248-409-1900 dburke@mi-worklaw.com

By:  Bill Pilchak – 4/24/14

          Beware of words known by their first initial! The “N-Word.” The “C-Word.” Responsible people cannot use such words without being tainted with infamy. Ask Mark Fuhrman, Michael Richards or Paula Deen. Trials have been lost, high profile careers have ended and business empires have crashed because of the words. Even a top-performing racist or sexist can be shown the door for even a single transgression. So, except for professional rappers, professional people don’t even whisper the words.

          Recently resolved cases at P&C have reminded us of another dangerous “N-word:” “Non-Union.” While there are permissible usages, “non-union” is a loaded term that can lead to nearly automatic liability before the NLRB, just as using the other words can spell doom in an EEO setting. Knowing when the “non-union” term will get you in trouble is trickier than knowing who can use the original N-word and when.

          Under the National Labor Relations Act, virtually all non-supervisory employees have the right to form unions and bargain collectively. Employees who seek to do so have “protected status.” Refusing to hire or firing union adherents will trigger enforcement actions by the Board.

          With rare exception, employers resist unions, not only because of the financial burdens of increasing employee compensation, but because of the loss of flexibility and control over operations. Yet, one must be careful when speaking of efforts to remain union-free. There is a fine line between permissible statements and those that reflect “anti-union animus.” Depending on syntax and context, “non-union” can be innocuous and problem-free, such as: “Acme has a non-union workforce.”

          Switch the context slightly, and the employer has problems: “Acme is a non-union company” can be argued to mean that Acme means that it will always be a non-union company, and in that context, the remark will be argued to display anti-union animus. Ideally, any such statement should respect workers’ rights and steer clear of predicting the future: “We don’t have a union” or “nobody has ever sought to organize our workforce” express the sentiment without suggesting animus.

          Similarly, stating that “Acme has long been non-union is permissible, because that is a historical fact, not an expression of sentiment or conviction about the future.

          Expressing the thought that management hopes the company will remain union free, takes a little more finesse. “We treat our workforce well, so they don’t seek to organize” or “We don’t think it’s in the interest of our employees to have a union” is better than declaring the company is (now and in the future will be) “Non-Union.”

          As should be obvious, if a company finds it necessary to speak on these subjects, its time to contact labor counsel for a road-map as to what can/cannot be said.

          An additional problem arises from bids and contracts.
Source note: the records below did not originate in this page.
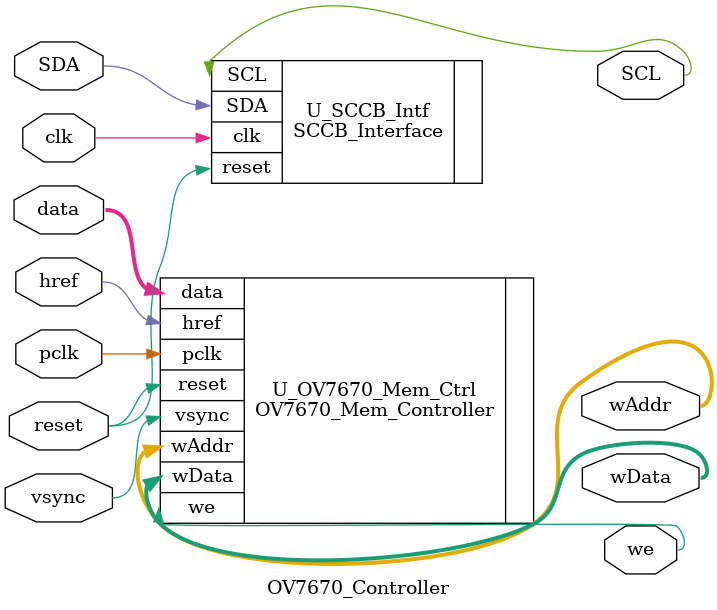
<source format=sv>
`timescale 1ns / 1ps

module OV7670_Controller #(
    parameter IMG_WIDTH  = 160,
    parameter IMG_HEIGHT = 120,
    parameter ADDR_WIDTH = $clog2(IMG_WIDTH * IMG_HEIGHT)
) (
    input  logic                  clk,
    input  logic                  reset,
    output tri                    SCL,
    inout  tri                    SDA,
    input  logic                  pclk,
    input  logic                  href,
    input  logic                  vsync,
    input  logic [           7:0] data,
    output logic                  we,
    output logic [ADDR_WIDTH-1:0] wAddr,
    output logic [          15:0] wData
);

    SCCB_Interface U_SCCB_Intf (
        .clk  (clk),
        .reset(reset),
        .SCL  (SCL),
        .SDA  (SDA)
    );

    OV7670_Mem_Controller #(
        .IMG_WIDTH (IMG_WIDTH),
        .IMG_HEIGHT(IMG_HEIGHT)
    ) U_OV7670_Mem_Ctrl (
        .pclk (pclk),
        .reset(reset),
        .href (href),
        .vsync(vsync),
        .data (data),
        .we   (we),
        .wAddr(wAddr),
        .wData(wData)
    );

endmodule

</source>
Especially regarding a job where the work is presently being done under a collective bargaining agreement, requesting or providing “non-union” pricing or specifying the deal will be “non-union” suggests the current union workers will not be hired for open jobs or the incoming workforce will not be permitted to organize. Failing to offer jobs to displaced union workers will be considered evidence of anti-union animus by the NLRB

          One cannot leave this topic without reminding readers that incoming federal service contractors who have won contracts must offer employment to individuals currently supplying the service on behalf of an outgoing contractor before offering employment to anybody else.   The federal regulations implementing the Service Contract Act, 48 CFR 22.1008-2, also provide that if a collective bargaining agreement was in place, “a successor contractor must pay wages and fringe benefits (including accrued wages and benefits and prospective increases) to service employees at least equal to those agreed upon by a predecessor contractor” if the substantially same services are to be performed in the same locality.

          So, those bidding for work subject to the Service Contract Act will never displace a previous unionized provider by submitting a lower bid premised on reduced wages or benefits.

          Okay, but doesn’t that mean that the federal government can’t rid itself of a service-provider infested with poor performers who are backed by the union? And therein lays a column for the future.